- Directions
Return precisely the opening lines of the listing below, ending with the line that contains "on Facebook +".

- Opening Delimiter -

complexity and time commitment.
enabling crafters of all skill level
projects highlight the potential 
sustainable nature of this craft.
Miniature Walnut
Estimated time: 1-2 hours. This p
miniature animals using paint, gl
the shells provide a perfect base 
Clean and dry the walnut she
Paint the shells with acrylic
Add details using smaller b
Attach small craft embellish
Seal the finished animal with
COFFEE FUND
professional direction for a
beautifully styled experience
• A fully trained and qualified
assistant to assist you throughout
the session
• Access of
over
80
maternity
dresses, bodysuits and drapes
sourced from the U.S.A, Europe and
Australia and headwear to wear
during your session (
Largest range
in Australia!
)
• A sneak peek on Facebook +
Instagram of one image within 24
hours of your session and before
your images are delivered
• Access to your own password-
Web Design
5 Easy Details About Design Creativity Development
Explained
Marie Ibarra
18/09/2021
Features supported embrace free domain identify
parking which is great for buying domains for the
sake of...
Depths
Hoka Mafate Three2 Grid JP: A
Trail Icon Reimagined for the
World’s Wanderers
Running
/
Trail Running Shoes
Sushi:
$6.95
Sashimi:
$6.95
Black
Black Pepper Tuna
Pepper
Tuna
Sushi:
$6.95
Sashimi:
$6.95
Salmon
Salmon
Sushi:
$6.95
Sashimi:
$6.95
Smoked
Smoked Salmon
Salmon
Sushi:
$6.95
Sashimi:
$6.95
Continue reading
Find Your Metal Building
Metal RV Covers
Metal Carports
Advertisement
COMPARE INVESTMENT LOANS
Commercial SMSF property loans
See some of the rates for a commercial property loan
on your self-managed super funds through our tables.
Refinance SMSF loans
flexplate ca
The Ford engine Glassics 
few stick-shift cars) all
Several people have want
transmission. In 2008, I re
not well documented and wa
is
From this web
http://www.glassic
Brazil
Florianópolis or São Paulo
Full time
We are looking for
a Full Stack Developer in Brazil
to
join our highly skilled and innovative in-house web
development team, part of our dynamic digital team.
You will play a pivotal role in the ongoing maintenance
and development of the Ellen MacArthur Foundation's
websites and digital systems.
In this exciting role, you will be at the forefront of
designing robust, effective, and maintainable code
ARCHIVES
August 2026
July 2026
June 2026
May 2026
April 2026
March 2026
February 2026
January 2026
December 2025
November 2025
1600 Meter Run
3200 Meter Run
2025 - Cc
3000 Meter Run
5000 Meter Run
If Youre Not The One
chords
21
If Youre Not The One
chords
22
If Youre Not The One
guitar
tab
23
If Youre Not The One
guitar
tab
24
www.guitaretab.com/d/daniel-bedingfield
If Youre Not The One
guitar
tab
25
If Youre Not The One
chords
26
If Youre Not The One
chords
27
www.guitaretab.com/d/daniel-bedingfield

- Closing Delimiter -

- Solution for this task
complexity and time commitment.
enabling crafters of all skill level
projects highlight the potential 
sustainable nature of this craft.
Miniature Walnut
Estimated time: 1-2 hours. This p
miniature animals using paint, gl
the shells provide a perfect base 
Clean and dry the walnut she
Paint the shells with acrylic
Add details using smaller b
Attach small craft embellish
Seal the finished animal with
COFFEE FUND
professional direction for a
beautifully styled experience
• A fully trained and qualified
assistant to assist you throughout
the session
• Access of
over
80
maternity
dresses, bodysuits and drapes
sourced from the U.S.A, Europe and
Australia and headwear to wear
during your session (
Largest range
in Australia!
)
• A sneak peek on Facebook +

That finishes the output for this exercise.